● **TEXT PROVIDED**
• • •

What distinguished the leading companies was not design as a separate department. It was design thinking embedded into how decisions get made: continuous iteration with end users, cross-functional integration of design and business teams, and leadership that treated user experience outcomes with the same rigour as financial outcomes.
The product we built in that period went on to win industry recognition. I am careful not to overclaim, because products like that are team efforts and the contributions are many. But I do believe the early research rigour and the design process we applied were foundational to the outcome. Starting with genuine user insight, testing thinking under real scrutiny, and iterating based on evidence rather than assumption, these things matter.
Why This Still Applies in 2026
That experience was some years ago now. The technology has changed. The tools have changed. The pace of product development has changed dramatically. What has not changed is the underlying dynamic: organisations that genuinely understand the people they are designing for build better products than organisations that assume they do.
The frameworks I developed then, around direct user research before solution definition, cross-functional collaboration that brings design and engineering together from day one, and structured testing of concepts before significant investment, have stayed with me through every role since. I apply them whether I am working on a consumer product or an enterprise platform, a new product launch or a large-scale transformation programme.
Speed to innovation and time to value in product development are still fundamentally dependent on making good decisions early. And the best input to early decisions is still genuine insight from the people the product is for. No amount of internal analysis, competitive benchmarking, or executive intuition fully replaces that.

• • •

● **INFORMATION PROVIDED**
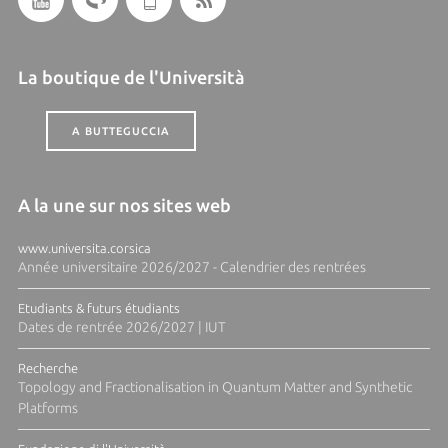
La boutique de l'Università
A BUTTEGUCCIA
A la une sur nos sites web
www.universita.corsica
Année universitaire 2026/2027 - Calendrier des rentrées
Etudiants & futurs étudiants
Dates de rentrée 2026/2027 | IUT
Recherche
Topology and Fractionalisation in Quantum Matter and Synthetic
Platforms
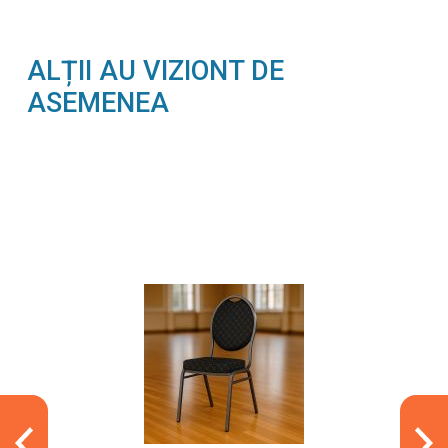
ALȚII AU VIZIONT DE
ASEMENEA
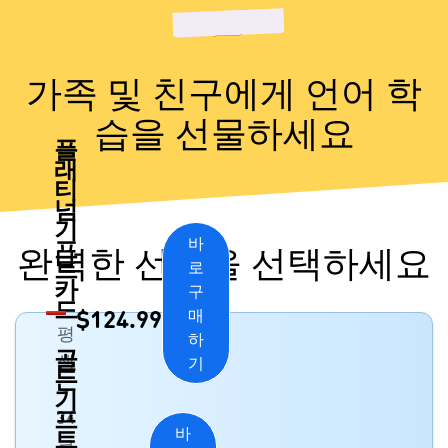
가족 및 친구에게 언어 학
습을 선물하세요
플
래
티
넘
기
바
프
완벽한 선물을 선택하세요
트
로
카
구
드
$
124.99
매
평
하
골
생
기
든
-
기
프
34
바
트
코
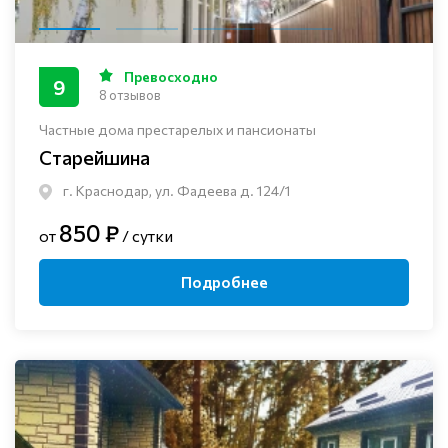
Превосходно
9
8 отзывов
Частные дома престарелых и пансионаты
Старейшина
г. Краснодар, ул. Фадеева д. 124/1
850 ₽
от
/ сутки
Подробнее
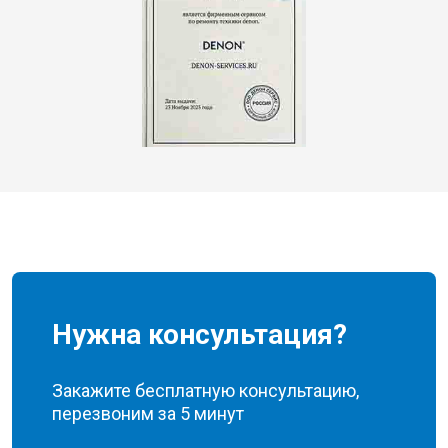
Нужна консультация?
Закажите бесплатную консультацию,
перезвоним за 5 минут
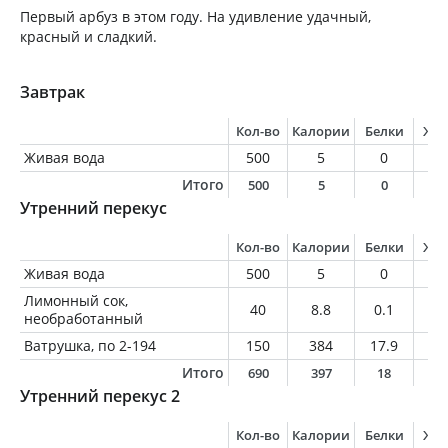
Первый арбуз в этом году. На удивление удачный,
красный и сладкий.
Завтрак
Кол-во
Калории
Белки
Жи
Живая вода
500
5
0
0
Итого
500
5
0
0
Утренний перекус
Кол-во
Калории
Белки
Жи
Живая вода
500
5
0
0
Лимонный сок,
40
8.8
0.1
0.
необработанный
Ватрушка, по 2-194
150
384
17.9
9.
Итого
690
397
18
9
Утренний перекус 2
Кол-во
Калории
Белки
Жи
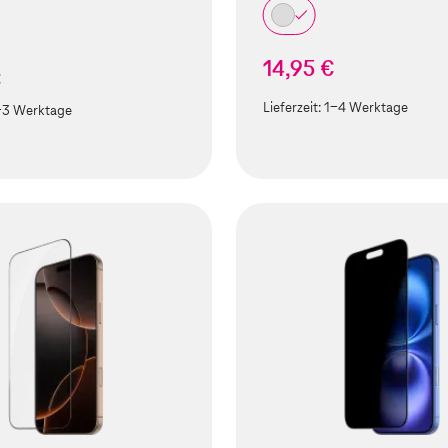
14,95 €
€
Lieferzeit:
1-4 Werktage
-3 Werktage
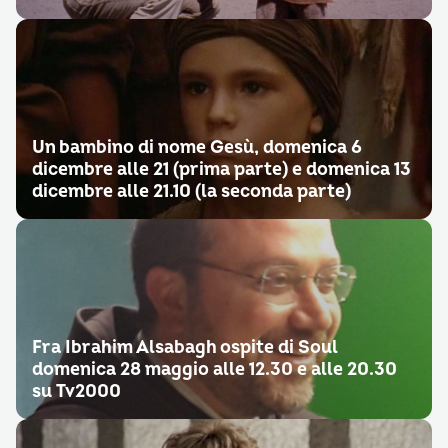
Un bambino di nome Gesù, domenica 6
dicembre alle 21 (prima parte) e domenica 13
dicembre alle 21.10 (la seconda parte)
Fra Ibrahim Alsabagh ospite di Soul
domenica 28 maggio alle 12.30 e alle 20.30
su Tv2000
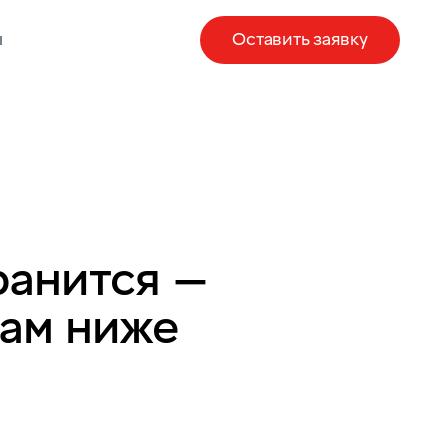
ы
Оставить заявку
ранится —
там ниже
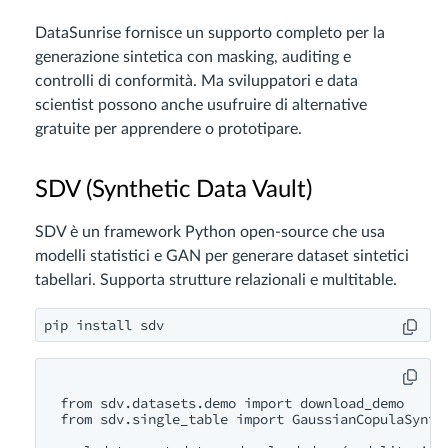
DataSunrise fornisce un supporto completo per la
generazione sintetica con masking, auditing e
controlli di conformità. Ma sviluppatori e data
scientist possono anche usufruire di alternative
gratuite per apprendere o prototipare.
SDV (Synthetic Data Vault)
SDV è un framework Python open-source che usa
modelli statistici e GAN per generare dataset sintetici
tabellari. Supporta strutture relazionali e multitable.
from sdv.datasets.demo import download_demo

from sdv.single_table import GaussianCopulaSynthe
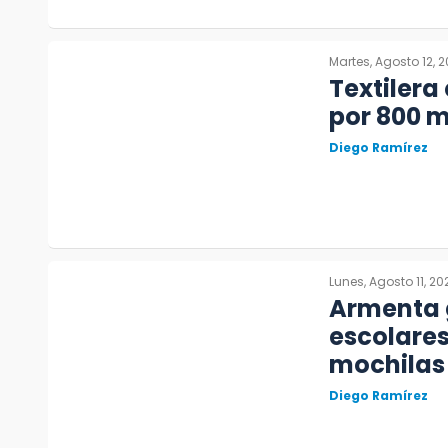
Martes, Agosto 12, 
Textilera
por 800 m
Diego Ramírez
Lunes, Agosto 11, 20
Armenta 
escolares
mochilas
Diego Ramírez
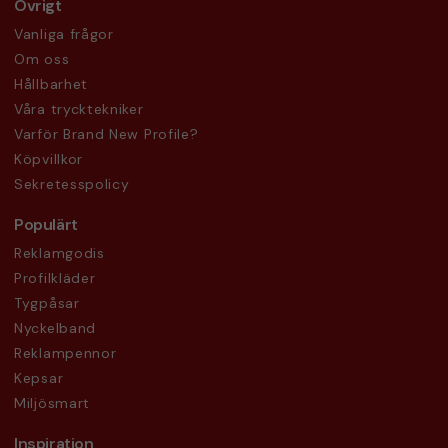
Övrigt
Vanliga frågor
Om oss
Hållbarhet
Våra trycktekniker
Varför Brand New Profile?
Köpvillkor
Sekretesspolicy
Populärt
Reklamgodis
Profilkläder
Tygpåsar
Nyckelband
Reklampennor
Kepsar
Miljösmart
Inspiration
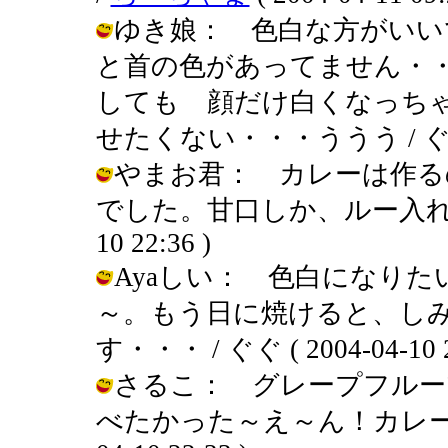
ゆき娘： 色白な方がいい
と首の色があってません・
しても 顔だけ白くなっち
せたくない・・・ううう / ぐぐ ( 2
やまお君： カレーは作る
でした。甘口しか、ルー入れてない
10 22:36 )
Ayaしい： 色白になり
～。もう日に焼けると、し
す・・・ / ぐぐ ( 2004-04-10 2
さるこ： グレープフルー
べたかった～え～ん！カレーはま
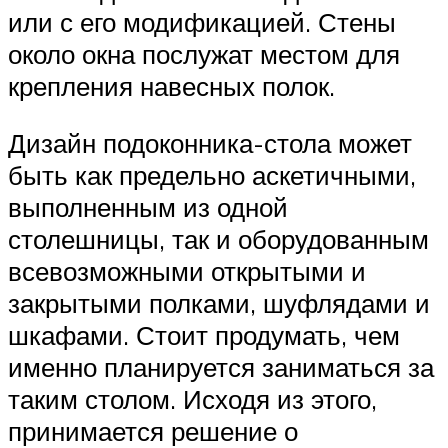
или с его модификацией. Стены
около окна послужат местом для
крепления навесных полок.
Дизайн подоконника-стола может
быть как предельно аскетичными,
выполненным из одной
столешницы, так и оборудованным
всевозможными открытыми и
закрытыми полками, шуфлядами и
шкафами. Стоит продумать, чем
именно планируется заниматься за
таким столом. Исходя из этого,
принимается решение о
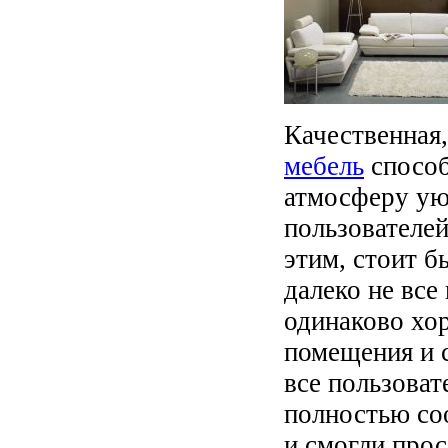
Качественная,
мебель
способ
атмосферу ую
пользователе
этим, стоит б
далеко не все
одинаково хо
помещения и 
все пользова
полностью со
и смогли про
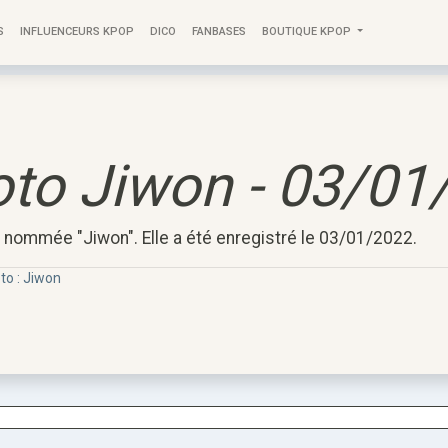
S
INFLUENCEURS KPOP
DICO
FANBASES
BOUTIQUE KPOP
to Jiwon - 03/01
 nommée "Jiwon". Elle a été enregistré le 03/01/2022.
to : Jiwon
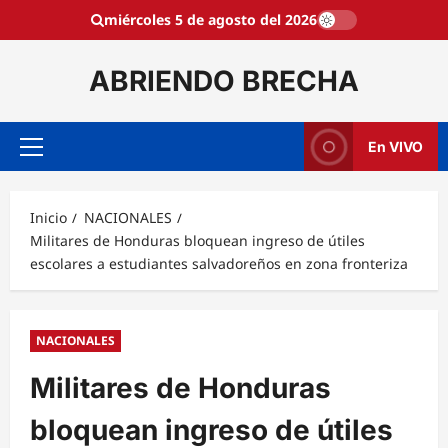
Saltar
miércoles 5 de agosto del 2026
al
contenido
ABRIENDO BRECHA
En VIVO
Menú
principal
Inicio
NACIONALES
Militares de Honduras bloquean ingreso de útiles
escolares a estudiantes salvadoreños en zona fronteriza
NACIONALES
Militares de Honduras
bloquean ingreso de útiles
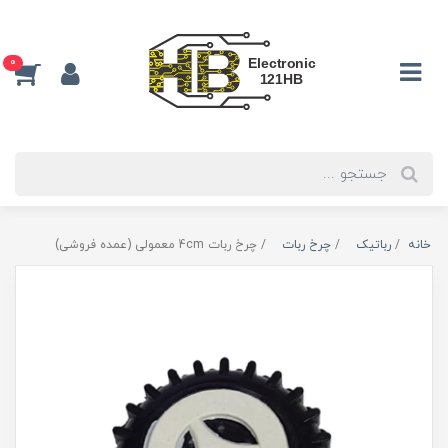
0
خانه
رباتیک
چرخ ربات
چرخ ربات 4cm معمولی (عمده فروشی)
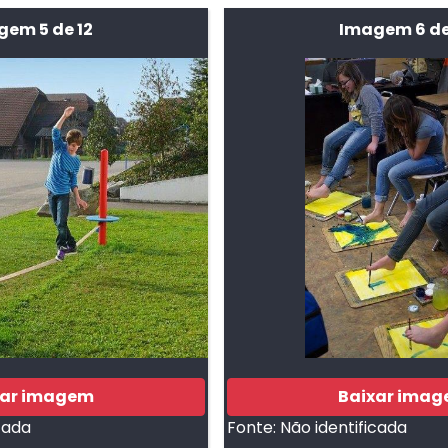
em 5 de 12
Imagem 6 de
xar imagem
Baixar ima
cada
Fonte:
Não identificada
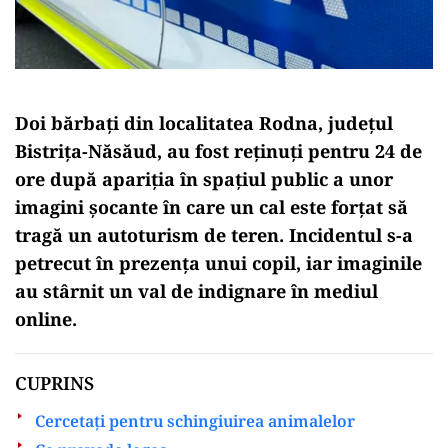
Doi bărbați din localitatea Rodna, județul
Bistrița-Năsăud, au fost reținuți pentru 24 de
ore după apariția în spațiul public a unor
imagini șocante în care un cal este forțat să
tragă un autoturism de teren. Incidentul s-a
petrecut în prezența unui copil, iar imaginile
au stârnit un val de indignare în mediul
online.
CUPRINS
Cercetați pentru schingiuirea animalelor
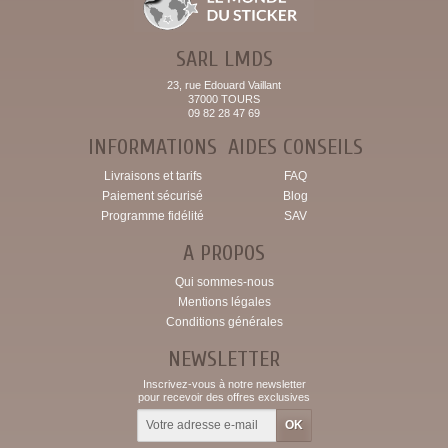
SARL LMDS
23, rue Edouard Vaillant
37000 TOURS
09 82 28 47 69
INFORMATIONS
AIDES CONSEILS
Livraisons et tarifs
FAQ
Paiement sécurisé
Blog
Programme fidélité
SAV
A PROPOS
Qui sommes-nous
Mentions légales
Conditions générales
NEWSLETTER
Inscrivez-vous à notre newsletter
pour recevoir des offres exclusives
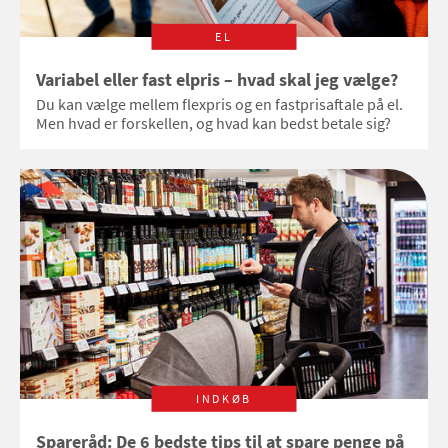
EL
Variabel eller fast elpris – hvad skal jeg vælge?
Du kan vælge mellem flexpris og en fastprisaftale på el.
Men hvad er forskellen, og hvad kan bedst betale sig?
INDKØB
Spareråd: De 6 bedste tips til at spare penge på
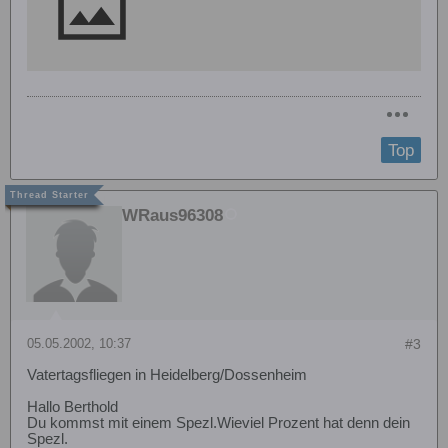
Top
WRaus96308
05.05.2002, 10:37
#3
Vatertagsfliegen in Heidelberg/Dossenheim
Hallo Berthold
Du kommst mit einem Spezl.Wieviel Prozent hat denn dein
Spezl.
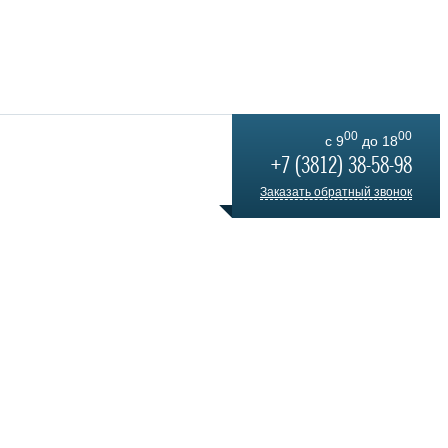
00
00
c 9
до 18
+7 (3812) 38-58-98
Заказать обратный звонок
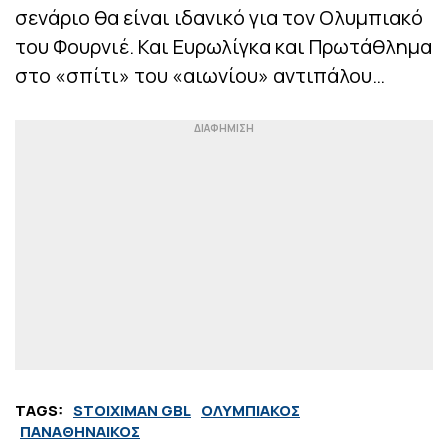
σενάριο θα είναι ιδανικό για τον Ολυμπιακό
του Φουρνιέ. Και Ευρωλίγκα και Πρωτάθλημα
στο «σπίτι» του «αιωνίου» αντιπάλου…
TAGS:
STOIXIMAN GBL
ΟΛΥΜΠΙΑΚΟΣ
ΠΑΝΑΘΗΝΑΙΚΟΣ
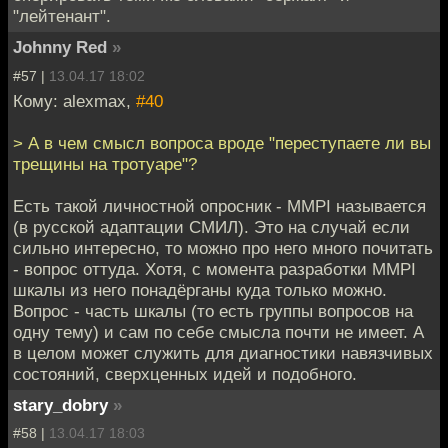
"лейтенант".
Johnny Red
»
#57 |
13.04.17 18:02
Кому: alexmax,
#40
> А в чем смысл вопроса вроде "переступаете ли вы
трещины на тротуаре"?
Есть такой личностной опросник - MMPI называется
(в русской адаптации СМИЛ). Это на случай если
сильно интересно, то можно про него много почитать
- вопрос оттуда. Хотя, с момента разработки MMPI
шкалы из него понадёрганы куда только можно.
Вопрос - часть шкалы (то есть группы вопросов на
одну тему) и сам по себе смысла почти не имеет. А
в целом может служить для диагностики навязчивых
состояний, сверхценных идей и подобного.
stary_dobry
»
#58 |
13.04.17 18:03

• • •

● **WHAT THE EXERCISE ASKS**
Please carry on the piece about design thinking and user research from its final sentence. The entries have no role in this.

● **TASK OUTPUT**
Design thinking has been workshopped to death, used as a corporate box-ticking exercise, and drained of meaning by overuse. Used properly, with genuine intent and real access to users, it remains one of the most powerful approaches available for solving hard problems. The Austin experience taught me that in a way I have not forgotten.
Key Takeaways
- Human-centred design at enterprise scale is not a workshop exercise. It is a discipline that requires genuine commitment, real access to users, and leadership that treats design outcomes with the same rigour as financial ones.
- The research phase is where the real insight lives. Direct conversation with the people you are designing for, before any solution is defined, consistently surfaces things that no internal analysis could produce.
- Cross-functional collaboration from day one, bringing design, product, and engineering together early, reduces the cost of course correction later and produces better outcomes.
- The McKinsey Design Index is clear: design-led companies significantly outperform peers financially. This is not a soft argument. It is a business case.
- The fundamentals of good product design have not changed despite the pace of technological change. Understanding your user, testing your thinking, and iterating based on evidence rather than assumption still determines who builds products that win.